Michael Ammann: Quadrophonia ist in diesem Jahr in den „heiligen Hallen“ des Neuen Museum bestens platziert; das Team des NMN ist ein sehr entgegenkommender Kooperationspartner. Leider ist in diesem Jahr der Hörkunstverein aus Erlangen nicht mehr dabei, denn die haben sich inzwischen aufgelöst (Sehr vielen Dank für die Kooperationen in den vergangenen Jahren). Die Frage, ob Q4 eine Nischenveranstaltung ist, stellt sich für mich nicht: es richtet sich an ein Publikum, das Lust hat, das Wagnis einzugehen, tradierte Hörgewohnheiten und Ästhetisierungen hinter sich zu lassen und dem mitunter sehr persönlichen Hörerlebnis Raum zu geben und sich auf die Spannung des Neuen, bzw. Unbekannten einzulassen. Ich selbst kenne in meinem Leben nichts, was mich stärker euphorisiert, stärker berührt und genussreicher ist.

mehrwertzone: Was passiert denn in der internationalen Szene der Klangkünstler? Ist man andernorts schon weiter mit der Entwicklung und der Rezeption?

Michael Ammann: Ich habe keinen wirklichen Überblick über die Szene oder die Festivals andernorts. Dazu bin ich zu sehr in meinem künstlerischen Tun behaftet, als dass ich Zeit Q4#3.0_Motivund Lust aufbringe, zu recherchieren was andere so machen. Das hat mir noch nie Spaß gemacht. Aus den Rückmeldungen der Künstler, die bislang mitgemacht haben, weiß ich aber, dass es ein ähnlich konzipiertes Festival nirgendwo sonst gibt. Zwar gibt es Raumklang Festivals oder Festivals mit diesem Schwerpunkt, es gibt auch viele Künstler, die surround arbeiten, allerdings ist das Besondere an Q4 neben „frei improvisierten Raumklang“, „undefinierbaren Klangobjekten (UKO)“, „elektroakustischer Klangsynthese“ das vernetzte, interagierende Spiel. Denn das Besondere wird sein, dass die Künstler nicht nacheinander auftreten, sondern miteinander bzw. ineinander agieren.
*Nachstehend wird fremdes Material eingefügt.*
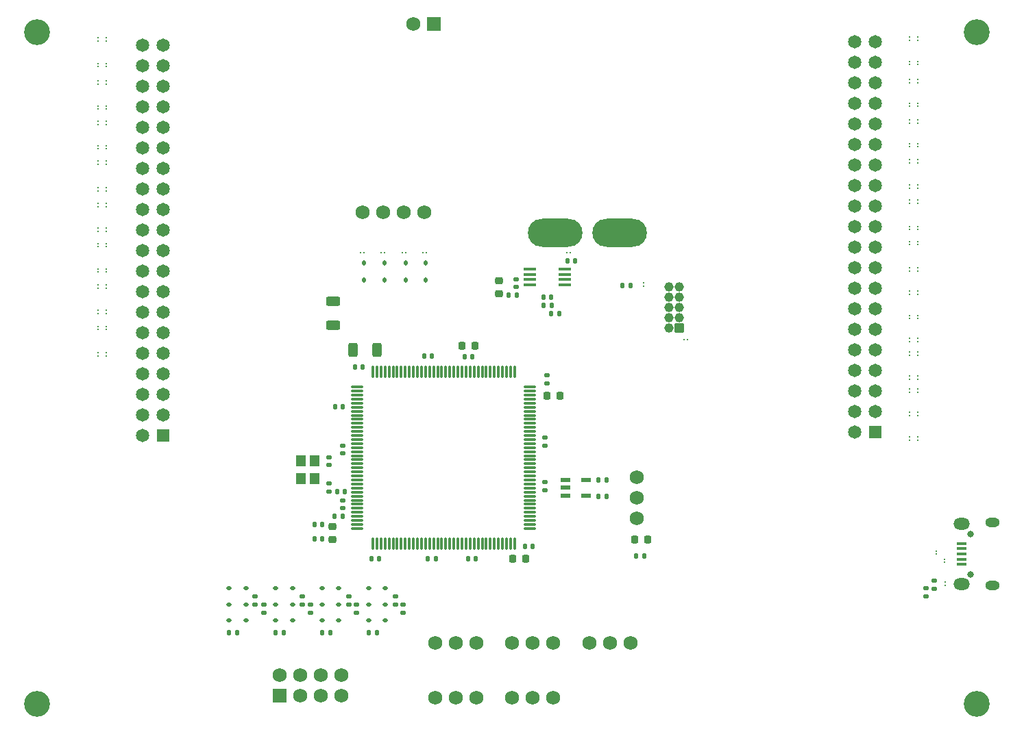
<source format=gts>
G04 #@! TF.GenerationSoftware,KiCad,Pcbnew,8.0.8*
G04 #@! TF.CreationDate,2025-03-22T16:06:40-05:00*
G04 #@! TF.ProjectId,ControllerPCB,436f6e74-726f-46c6-9c65-725043422e6b,rev?*
G04 #@! TF.SameCoordinates,Original*
G04 #@! TF.FileFunction,Soldermask,Top*
G04 #@! TF.FilePolarity,Negative*
%FSLAX46Y46*%
G04 Gerber Fmt 4.6, Leading zero omitted, Abs format (unit mm)*
G04 Created by KiCad (PCBNEW 8.0.8) date 2025-03-22 16:06:40*
%MOMM*%
%LPD*%
G01*
G04 APERTURE LIST*
G04 Aperture macros list*
%AMRoundRect*
0 Rectangle with rounded corners*
0 $1 Rounding radius*
0 $2 $3 $4 $5 $6 $7 $8 $9 X,Y pos of 4 corners*
0 Add a 4 corners polygon primitive as box body*
4,1,4,$2,$3,$4,$5,$6,$7,$8,$9,$2,$3,0*
0 Add four circle primitives for the rounded corners*
1,1,$1+$1,$2,$3*
1,1,$1+$1,$4,$5*
1,1,$1+$1,$6,$7*
1,1,$1+$1,$8,$9*
0 Add four rect primitives between the rounded corners*
20,1,$1+$1,$2,$3,$4,$5,0*
20,1,$1+$1,$4,$5,$6,$7,0*
20,1,$1+$1,$6,$7,$8,$9,0*
20,1,$1+$1,$8,$9,$2,$3,0*%
G04 Aperture macros list end*
%ADD10RoundRect,0.225000X-0.225000X-0.250000X0.225000X-0.250000X0.225000X0.250000X-0.225000X0.250000X0*%
%ADD11RoundRect,0.102000X0.765000X0.765000X-0.765000X0.765000X-0.765000X-0.765000X0.765000X-0.765000X0*%
%ADD12C,1.734000*%
%ADD13C,1.752600*%
%ADD14RoundRect,0.050000X0.530000X-0.530000X0.530000X0.530000X-0.530000X0.530000X-0.530000X-0.530000X0*%
%ADD15C,1.160000*%
%ADD16R,0.280000X0.200000*%
%ADD17RoundRect,0.112500X-0.112500X0.187500X-0.112500X-0.187500X0.112500X-0.187500X0.112500X0.187500X0*%
%ADD18RoundRect,0.140000X0.140000X0.170000X-0.140000X0.170000X-0.140000X-0.170000X0.140000X-0.170000X0*%
%ADD19O,6.744000X3.474000*%
%ADD20RoundRect,0.112500X0.187500X0.112500X-0.187500X0.112500X-0.187500X-0.112500X0.187500X-0.112500X0*%
%ADD21RoundRect,0.135000X-0.135000X-0.185000X0.135000X-0.185000X0.135000X0.185000X-0.135000X0.185000X0*%
%ADD22RoundRect,0.135000X-0.185000X0.135000X-0.185000X-0.135000X0.185000X-0.135000X0.185000X0.135000X0*%
%ADD23R,0.200000X0.280000*%
%ADD24RoundRect,0.140000X0.170000X-0.140000X0.170000X0.140000X-0.170000X0.140000X-0.170000X-0.140000X0*%
%ADD25C,3.200000*%
%ADD26RoundRect,0.135000X0.135000X0.185000X-0.135000X0.185000X-0.135000X-0.185000X0.135000X-0.185000X0*%
%ADD27RoundRect,0.218750X0.256250X-0.218750X0.256250X0.218750X-0.256250X0.218750X-0.256250X-0.218750X0*%
%ADD28R,1.650000X1.650000*%
%ADD29C,1.650000*%
%ADD30RoundRect,0.140000X-0.140000X-0.170000X0.140000X-0.170000X0.140000X0.170000X-0.140000X0.170000X0*%
%ADD31RoundRect,0.218750X-0.218750X-0.256250X0.218750X-0.256250X0.218750X0.256250X-0.218750X0.256250X0*%
%ADD32RoundRect,0.250000X-0.625000X0.312500X-0.625000X-0.312500X0.625000X-0.312500X0.625000X0.312500X0*%
%ADD33RoundRect,0.140000X-0.170000X0.140000X-0.170000X-0.140000X0.170000X-0.140000X0.170000X0.140000X0*%
%ADD34O,1.800000X1.150000*%
%ADD35O,2.000000X1.450000*%
%ADD36R,1.300000X0.450000*%
%ADD37O,0.800000X0.800000*%
%ADD38RoundRect,0.075000X-0.662500X-0.075000X0.662500X-0.075000X0.662500X0.075000X-0.662500X0.075000X0*%
%ADD39RoundRect,0.075000X-0.075000X-0.662500X0.075000X-0.662500X0.075000X0.662500X-0.075000X0.662500X0*%
%ADD40RoundRect,0.102000X0.765000X-0.765000X0.765000X0.765000X-0.765000X0.765000X-0.765000X-0.765000X0*%
%ADD41RoundRect,0.250000X-0.312500X-0.625000X0.312500X-0.625000X0.312500X0.625000X-0.312500X0.625000X0*%
%ADD42R,1.200000X1.400000*%
%ADD43R,1.200000X0.600000*%
%ADD44RoundRect,0.218750X-0.256250X0.218750X-0.256250X-0.218750X0.256250X-0.218750X0.256250X0.218750X0*%
%ADD45R,1.524000X0.431800*%
G04 APERTURE END LIST*
D10*
X148975000Y-106925000D03*
X150525000Y-106925000D03*
X144750000Y-127125000D03*
X146300000Y-127125000D03*
D11*
X135020000Y-61000000D03*
D12*
X132480000Y-61000000D03*
D13*
X160000000Y-117000000D03*
X160000000Y-119540000D03*
X160000000Y-122080000D03*
D14*
X165250000Y-98540000D03*
D15*
X163980000Y-98540000D03*
X165250000Y-97270000D03*
X163980000Y-97270000D03*
X165250000Y-96000000D03*
X163980000Y-96000000D03*
X165250000Y-94730000D03*
X163980000Y-94730000D03*
X165250000Y-93460000D03*
X163980000Y-93460000D03*
D16*
X93500000Y-91250000D03*
X93500000Y-91650000D03*
D17*
X131500000Y-90531202D03*
X131500000Y-92631202D03*
D18*
X123980000Y-118750000D03*
X123020000Y-118750000D03*
D16*
X94500000Y-86200000D03*
X94500000Y-86600000D03*
X194750000Y-94000000D03*
X194750000Y-94400000D03*
D18*
X140180000Y-127100000D03*
X139220000Y-127100000D03*
D16*
X93500000Y-78300000D03*
X93500000Y-77900000D03*
D18*
X121180000Y-124637500D03*
X120220000Y-124637500D03*
D16*
X193750000Y-94000000D03*
X193750000Y-94400000D03*
D19*
X157900000Y-86755000D03*
X150000000Y-86755000D03*
D16*
X93500000Y-88500000D03*
X93500000Y-88100000D03*
X94500000Y-101600000D03*
X94500000Y-102000000D03*
D20*
X117500000Y-134734399D03*
X115400000Y-134734399D03*
D16*
X93500000Y-73400000D03*
X93500000Y-73000000D03*
X193750000Y-106500000D03*
X193750000Y-106100000D03*
X94500000Y-73400000D03*
X94500000Y-73000000D03*
X194750000Y-101500000D03*
X194750000Y-101900000D03*
X194750000Y-109000000D03*
X194750000Y-109400000D03*
D18*
X123730000Y-108250000D03*
X122770000Y-108250000D03*
D21*
X149490000Y-96750000D03*
X150510000Y-96750000D03*
D20*
X129000000Y-130734399D03*
X126900000Y-130734399D03*
D16*
X93500000Y-101600000D03*
X93500000Y-102000000D03*
D17*
X128866800Y-90531202D03*
X128866800Y-92631202D03*
D16*
X194750000Y-88250000D03*
X194750000Y-87850000D03*
D22*
X196800000Y-129755000D03*
X196800000Y-130775000D03*
D16*
X194750000Y-68250000D03*
X194750000Y-67850000D03*
D22*
X119700000Y-132724399D03*
X119700000Y-133744399D03*
D16*
X193750000Y-97000000D03*
X193750000Y-97400000D03*
D23*
X131116800Y-89281202D03*
X131516800Y-89281202D03*
D24*
X123700000Y-114080000D03*
X123700000Y-113120000D03*
D16*
X198100000Y-130380000D03*
X198100000Y-129980000D03*
D25*
X202000000Y-62000000D03*
D17*
X134000000Y-90531202D03*
X134000000Y-92631202D03*
D26*
X122210000Y-136234399D03*
X121190000Y-136234399D03*
D16*
X93500000Y-86200000D03*
X93500000Y-86600000D03*
X93500000Y-96350000D03*
X93500000Y-96750000D03*
D20*
X123250000Y-132734399D03*
X121150000Y-132734399D03*
D16*
X94500000Y-91250000D03*
X94500000Y-91650000D03*
D27*
X143000000Y-94287500D03*
X143000000Y-92712500D03*
D16*
X94500000Y-88500000D03*
X94500000Y-88100000D03*
D26*
X161010000Y-126750000D03*
X159990000Y-126750000D03*
D16*
X94500000Y-98750000D03*
X94500000Y-98350000D03*
X194750000Y-104500000D03*
X194750000Y-104900000D03*
X193750000Y-100250000D03*
X193750000Y-99850000D03*
D20*
X129000000Y-134734399D03*
X126900000Y-134734399D03*
D16*
X193750000Y-104500000D03*
X193750000Y-104900000D03*
D26*
X127960000Y-136234399D03*
X126940000Y-136234399D03*
D16*
X94500000Y-93650000D03*
X94500000Y-93250000D03*
D28*
X189500000Y-111440000D03*
D29*
X186960000Y-111440000D03*
X189500000Y-108900000D03*
X186960000Y-108900000D03*
X189500000Y-106360000D03*
X186960000Y-106360000D03*
X189500000Y-103820000D03*
X186960000Y-103820000D03*
X189500000Y-101280000D03*
X186960000Y-101280000D03*
X189500000Y-98740000D03*
X186960000Y-98740000D03*
X189500000Y-96200000D03*
X186960000Y-96200000D03*
X189500000Y-93660000D03*
X186960000Y-93660000D03*
X189500000Y-91120000D03*
X186960000Y-91120000D03*
X189500000Y-88580000D03*
X186960000Y-88580000D03*
X189500000Y-86040000D03*
X186960000Y-86040000D03*
X189500000Y-83500000D03*
X186960000Y-83500000D03*
X189500000Y-80960000D03*
X186960000Y-80960000D03*
X189500000Y-78420000D03*
X186960000Y-78420000D03*
X189500000Y-75880000D03*
X186960000Y-75880000D03*
X189500000Y-73340000D03*
X186960000Y-73340000D03*
X189500000Y-70800000D03*
X186960000Y-70800000D03*
X189500000Y-68260000D03*
X186960000Y-68260000D03*
X189500000Y-65720000D03*
X186960000Y-65720000D03*
X189500000Y-63180000D03*
X186960000Y-63180000D03*
D25*
X86000000Y-145000000D03*
D30*
X133770000Y-102000000D03*
X134730000Y-102000000D03*
D16*
X193750000Y-88250000D03*
X193750000Y-87850000D03*
D20*
X117500000Y-130734399D03*
X115400000Y-130734399D03*
D16*
X193750000Y-101900000D03*
X193750000Y-101500000D03*
X193750000Y-65600000D03*
X193750000Y-66000000D03*
D31*
X159792500Y-124750000D03*
X161367500Y-124750000D03*
D32*
X122500000Y-95287500D03*
X122500000Y-98212500D03*
D16*
X93500000Y-93650000D03*
X93500000Y-93250000D03*
D26*
X110710000Y-136234399D03*
X109690000Y-136234399D03*
D21*
X148490000Y-95750000D03*
X149510000Y-95750000D03*
D18*
X126180000Y-103350000D03*
X125220000Y-103350000D03*
D20*
X129000000Y-132734399D03*
X126900000Y-132734399D03*
D30*
X151500000Y-90250000D03*
X152460000Y-90250000D03*
D18*
X128230000Y-127100000D03*
X127270000Y-127100000D03*
D21*
X158260000Y-93268300D03*
X159280000Y-93268300D03*
D23*
X125950000Y-89281202D03*
X126350000Y-89281202D03*
D20*
X111750000Y-134734399D03*
X109650000Y-134734399D03*
D18*
X135200000Y-127100000D03*
X134240000Y-127100000D03*
D23*
X128450000Y-89281202D03*
X128850000Y-89281202D03*
D18*
X123700000Y-121850000D03*
X122740000Y-121850000D03*
D16*
X193750000Y-63000000D03*
X193750000Y-62600000D03*
X194750000Y-91100000D03*
X194750000Y-91500000D03*
D20*
X111750000Y-132734399D03*
X109650000Y-132734399D03*
D16*
X194750000Y-70750000D03*
X194750000Y-71150000D03*
D20*
X111750000Y-130734399D03*
X109650000Y-130734399D03*
D30*
X148520000Y-94750000D03*
X149480000Y-94750000D03*
D33*
X145171700Y-92520000D03*
X145171700Y-93480000D03*
D16*
X193750000Y-68250000D03*
X193750000Y-67850000D03*
X193750000Y-78150000D03*
X193750000Y-77750000D03*
D21*
X144240000Y-94500000D03*
X145260000Y-94500000D03*
D16*
X93500000Y-65850000D03*
X93500000Y-66250000D03*
D26*
X116470000Y-136234399D03*
X115450000Y-136234399D03*
D13*
X133790000Y-84250000D03*
X131250000Y-84250000D03*
X128710000Y-84250000D03*
X126170000Y-84250000D03*
D21*
X155265199Y-119364800D03*
X156285199Y-119364800D03*
D16*
X193750000Y-80850000D03*
X193750000Y-81250000D03*
D25*
X86000000Y-62000000D03*
D16*
X94500000Y-65850000D03*
X94500000Y-66250000D03*
D33*
X122000000Y-117790000D03*
X122000000Y-118750000D03*
D16*
X194750000Y-80850000D03*
X194750000Y-81250000D03*
X198075000Y-127550000D03*
X198075000Y-127150000D03*
X93500000Y-71100000D03*
X93500000Y-71500000D03*
D22*
X124500000Y-131724399D03*
X124500000Y-132744399D03*
D34*
X204000000Y-122630000D03*
D35*
X200200000Y-122780000D03*
X200200000Y-130230000D03*
D34*
X204000000Y-130380000D03*
D36*
X200150000Y-125205000D03*
X200150000Y-125855000D03*
X200150000Y-126505000D03*
X200150000Y-127155000D03*
X200150000Y-127805000D03*
D37*
X201250000Y-124005000D03*
X201250000Y-129005000D03*
D13*
X149750000Y-137484399D03*
X147210000Y-137484399D03*
X144670000Y-137484399D03*
D16*
X194750000Y-63000000D03*
X194750000Y-62600000D03*
D23*
X151800000Y-89250000D03*
X151400000Y-89250000D03*
D33*
X123700000Y-119850000D03*
X123700000Y-120810000D03*
D16*
X197050000Y-126125000D03*
X197050000Y-126525000D03*
X194750000Y-106500000D03*
X194750000Y-106100000D03*
D33*
X148700000Y-117620000D03*
X148700000Y-118580000D03*
D38*
X125537500Y-105850000D03*
X125537500Y-106350000D03*
X125537500Y-106850000D03*
X125537500Y-107350000D03*
X125537500Y-107850000D03*
X125537500Y-108350000D03*
X125537500Y-108850000D03*
X125537500Y-109350000D03*
X125537500Y-109850000D03*
X125537500Y-110350000D03*
X125537500Y-110850000D03*
X125537500Y-111350000D03*
X125537500Y-111850000D03*
X125537500Y-112350000D03*
X125537500Y-112850000D03*
X125537500Y-113350000D03*
X125537500Y-113850000D03*
X125537500Y-114350000D03*
X125537500Y-114850000D03*
X125537500Y-115350000D03*
X125537500Y-115850000D03*
X125537500Y-116350000D03*
X125537500Y-116850000D03*
X125537500Y-117350000D03*
X125537500Y-117850000D03*
X125537500Y-118350000D03*
X125537500Y-118850000D03*
X125537500Y-119350000D03*
X125537500Y-119850000D03*
X125537500Y-120350000D03*
X125537500Y-120850000D03*
X125537500Y-121350000D03*
X125537500Y-121850000D03*
X125537500Y-122350000D03*
X125537500Y-122850000D03*
X125537500Y-123350000D03*
D39*
X127450000Y-125262500D03*
X127950000Y-125262500D03*
X128450000Y-125262500D03*
X128950000Y-125262500D03*
X129450000Y-125262500D03*
X129950000Y-125262500D03*
X130450000Y-125262500D03*
X130950000Y-125262500D03*
X131450000Y-125262500D03*
X131950000Y-125262500D03*
X132450000Y-125262500D03*
X132950000Y-125262500D03*
X133450000Y-125262500D03*
X133950000Y-125262500D03*
X134450000Y-125262500D03*
X134950000Y-125262500D03*
X135450000Y-125262500D03*
X135950000Y-125262500D03*
X136450000Y-125262500D03*
X136950000Y-125262500D03*
X137450000Y-125262500D03*
X137950000Y-125262500D03*
X138450000Y-125262500D03*
X138950000Y-125262500D03*
X139450000Y-125262500D03*
X139950000Y-125262500D03*
X140450000Y-125262500D03*
X140950000Y-125262500D03*
X141450000Y-125262500D03*
X141950000Y-125262500D03*
X142450000Y-125262500D03*
X142950000Y-125262500D03*
X143450000Y-125262500D03*
X143950000Y-125262500D03*
X144450000Y-125262500D03*
X144950000Y-125262500D03*
D38*
X146862500Y-123350000D03*
X146862500Y-122850000D03*
X146862500Y-122350000D03*
X146862500Y-121850000D03*
X146862500Y-121350000D03*
X146862500Y-120850000D03*
X146862500Y-120350000D03*
X146862500Y-119850000D03*
X146862500Y-119350000D03*
X146862500Y-118850000D03*
X146862500Y-118350000D03*
X146862500Y-117850000D03*
X146862500Y-117350000D03*
X146862500Y-116850000D03*
X146862500Y-116350000D03*
X146862500Y-115850000D03*
X146862500Y-115350000D03*
X146862500Y-114850000D03*
X146862500Y-114350000D03*
X146862500Y-113850000D03*
X146862500Y-113350000D03*
X146862500Y-112850000D03*
X146862500Y-112350000D03*
X146862500Y-111850000D03*
X146862500Y-111350000D03*
X146862500Y-110850000D03*
X146862500Y-110350000D03*
X146862500Y-109850000D03*
X146862500Y-109350000D03*
X146862500Y-108850000D03*
X146862500Y-108350000D03*
X146862500Y-107850000D03*
X146862500Y-107350000D03*
X146862500Y-106850000D03*
X146862500Y-106350000D03*
X146862500Y-105850000D03*
D39*
X144950000Y-103937500D03*
X144450000Y-103937500D03*
X143950000Y-103937500D03*
X143450000Y-103937500D03*
X142950000Y-103937500D03*
X142450000Y-103937500D03*
X141950000Y-103937500D03*
X141450000Y-103937500D03*
X140950000Y-103937500D03*
X140450000Y-103937500D03*
X139950000Y-103937500D03*
X139450000Y-103937500D03*
X138950000Y-103937500D03*
X138450000Y-103937500D03*
X137950000Y-103937500D03*
X137450000Y-103937500D03*
X136950000Y-103937500D03*
X136450000Y-103937500D03*
X135950000Y-103937500D03*
X135450000Y-103937500D03*
X134950000Y-103937500D03*
X134450000Y-103937500D03*
X133950000Y-103937500D03*
X133450000Y-103937500D03*
X132950000Y-103937500D03*
X132450000Y-103937500D03*
X131950000Y-103937500D03*
X131450000Y-103937500D03*
X130950000Y-103937500D03*
X130450000Y-103937500D03*
X129950000Y-103937500D03*
X129450000Y-103937500D03*
X128950000Y-103937500D03*
X128450000Y-103937500D03*
X127950000Y-103937500D03*
X127450000Y-103937500D03*
D22*
X195770000Y-130730000D03*
X195770000Y-131750000D03*
D18*
X121180000Y-122887500D03*
X120220000Y-122887500D03*
D21*
X155265199Y-117364800D03*
X156285199Y-117364800D03*
D40*
X115910000Y-144024399D03*
D12*
X115910000Y-141484399D03*
X118450000Y-144024399D03*
X118450000Y-141484399D03*
X120990000Y-144024399D03*
X120990000Y-141484399D03*
X123530000Y-144024399D03*
X123530000Y-141484399D03*
D16*
X94500000Y-71100000D03*
X94500000Y-71500000D03*
D20*
X123250000Y-130734399D03*
X121150000Y-130734399D03*
D16*
X93500000Y-98750000D03*
X93500000Y-98350000D03*
D41*
X124987500Y-101250000D03*
X127912500Y-101250000D03*
D16*
X193750000Y-75750000D03*
X193750000Y-76150000D03*
D17*
X126366800Y-90531202D03*
X126366800Y-92631202D03*
D30*
X138770000Y-102100000D03*
X139730000Y-102100000D03*
D13*
X140256600Y-137484399D03*
X137716600Y-137484399D03*
X135176600Y-137484399D03*
D16*
X193750000Y-73250000D03*
X193750000Y-72850000D03*
X194750000Y-83150000D03*
X194750000Y-82750000D03*
X94500000Y-63050000D03*
X94500000Y-62650000D03*
X194750000Y-100250000D03*
X194750000Y-99850000D03*
X194750000Y-75750000D03*
X194750000Y-76150000D03*
D20*
X123250000Y-134734399D03*
X121150000Y-134734399D03*
D22*
X131200000Y-132734399D03*
X131200000Y-133754399D03*
D16*
X193750000Y-83150000D03*
X193750000Y-82750000D03*
X194750000Y-65600000D03*
X194750000Y-66000000D03*
D22*
X112900000Y-131724399D03*
X112900000Y-132744399D03*
D16*
X160900000Y-92950000D03*
X160900000Y-93350000D03*
X193750000Y-112000000D03*
X193750000Y-112400000D03*
D20*
X117500000Y-132734399D03*
X115400000Y-132734399D03*
D10*
X138475000Y-100750000D03*
X140025000Y-100750000D03*
D33*
X148700000Y-112120000D03*
X148700000Y-113080000D03*
D13*
X140256600Y-144234399D03*
X137716600Y-144234399D03*
X135176600Y-144234399D03*
D30*
X146220000Y-125600000D03*
X147180000Y-125600000D03*
D16*
X94500000Y-81200000D03*
X94500000Y-81600000D03*
X93500000Y-68400000D03*
X93500000Y-68000000D03*
X93500000Y-63050000D03*
X93500000Y-62650000D03*
D33*
X148950000Y-104420000D03*
X148950000Y-105380000D03*
D16*
X194750000Y-112000000D03*
X194750000Y-112400000D03*
D33*
X122000000Y-114540000D03*
X122000000Y-115500000D03*
D16*
X94500000Y-83150000D03*
X94500000Y-83550000D03*
D42*
X118550000Y-115020000D03*
X118550000Y-117220000D03*
X120250000Y-117220000D03*
X120250000Y-115020000D03*
D13*
X149750000Y-144250000D03*
X147210000Y-144250000D03*
X144670000Y-144250000D03*
D16*
X193750000Y-91100000D03*
X193750000Y-91500000D03*
X93500000Y-83150000D03*
X93500000Y-83550000D03*
X194750000Y-78150000D03*
X194750000Y-77750000D03*
X194750000Y-86000000D03*
X194750000Y-86400000D03*
X94500000Y-78300000D03*
X94500000Y-77900000D03*
D22*
X125450000Y-132734399D03*
X125450000Y-133754399D03*
D16*
X194750000Y-73250000D03*
X194750000Y-72850000D03*
D23*
X166300000Y-99980000D03*
X165900000Y-99980000D03*
X133616800Y-89281202D03*
X134016800Y-89281202D03*
D28*
X101500000Y-111850000D03*
D29*
X98960000Y-111850000D03*
X101500000Y-109310000D03*
X98960000Y-109310000D03*
X101500000Y-106770000D03*
X98960000Y-106770000D03*
X101500000Y-104230000D03*
X98960000Y-104230000D03*
X101500000Y-101690000D03*
X98960000Y-101690000D03*
X101500000Y-99150000D03*
X98960000Y-99150000D03*
X101500000Y-96610000D03*
X98960000Y-96610000D03*
X101500000Y-94070000D03*
X98960000Y-94070000D03*
X101500000Y-91530000D03*
X98960000Y-91530000D03*
X101500000Y-88990000D03*
X98960000Y-88990000D03*
X101500000Y-86450000D03*
X98960000Y-86450000D03*
X101500000Y-83910000D03*
X98960000Y-83910000D03*
X101500000Y-81370000D03*
X98960000Y-81370000D03*
X101500000Y-78830000D03*
X98960000Y-78830000D03*
X101500000Y-76290000D03*
X98960000Y-76290000D03*
X101500000Y-73750000D03*
X98960000Y-73750000D03*
X101500000Y-71210000D03*
X98960000Y-71210000D03*
X101500000Y-68670000D03*
X98960000Y-68670000D03*
X101500000Y-66130000D03*
X98960000Y-66130000D03*
X101500000Y-63590000D03*
X98960000Y-63590000D03*
D43*
X151275199Y-117364800D03*
X151275199Y-118314800D03*
X151275199Y-119264800D03*
X153775199Y-119264800D03*
X153775199Y-117364800D03*
D16*
X94500000Y-96350000D03*
X94500000Y-96750000D03*
D22*
X130200000Y-131714399D03*
X130200000Y-132734399D03*
D44*
X122450000Y-123100000D03*
X122450000Y-124675000D03*
D16*
X194750000Y-97000000D03*
X194750000Y-97400000D03*
X93500000Y-76000000D03*
X93500000Y-76400000D03*
D13*
X159256600Y-137468798D03*
X156716600Y-137468798D03*
X154176600Y-137468798D03*
D22*
X113950000Y-132724399D03*
X113950000Y-133744399D03*
D16*
X193750000Y-70750000D03*
X193750000Y-71150000D03*
D22*
X118700000Y-131724399D03*
X118700000Y-132744399D03*
D16*
X94500000Y-76000000D03*
X94500000Y-76400000D03*
D45*
X146828300Y-91275001D03*
X146828300Y-91924999D03*
X146828300Y-92575001D03*
X146828300Y-93224999D03*
X151171700Y-93224999D03*
X151171700Y-92575001D03*
X151171700Y-91924999D03*
X151171700Y-91275001D03*
D16*
X93500000Y-81200000D03*
X93500000Y-81600000D03*
X193750000Y-86000000D03*
X193750000Y-86400000D03*
X94500000Y-68400000D03*
X94500000Y-68000000D03*
X193750000Y-109000000D03*
X193750000Y-109400000D03*
D25*
X202000000Y-145000000D03*
M02*

</source>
Somit besteht ein hohes Vernetzungspotential, und Künstler, die normalerweise ihre eigene Form der Präsentation haben, können, ohne das ihr persönlicher künstlerischer Output gefährdet ist, miteinander laborieren.
Zum Ende des Gesprächs möchte ich noch die Gelegenheit nutzen, mich außerordentlich bei den Städten Nürnberg, Fürth, Erlangen, der Kulturstiftung der Sparkasse Nürnberg, den Firmen Eggs’n’Bulbs, Flyermeier und Thomann, dem Advantage Apartment Hotel Nürnberg, der Firma Thomann, der A.d.b.K Nürnberg und den engen Kooperationspartnern Neues Museum Nürnberg und Zentrifuge e.V. Nürnberg zu bedanken.

mehrwertzone: Viel Erfolg damit und danke für das Gespräch!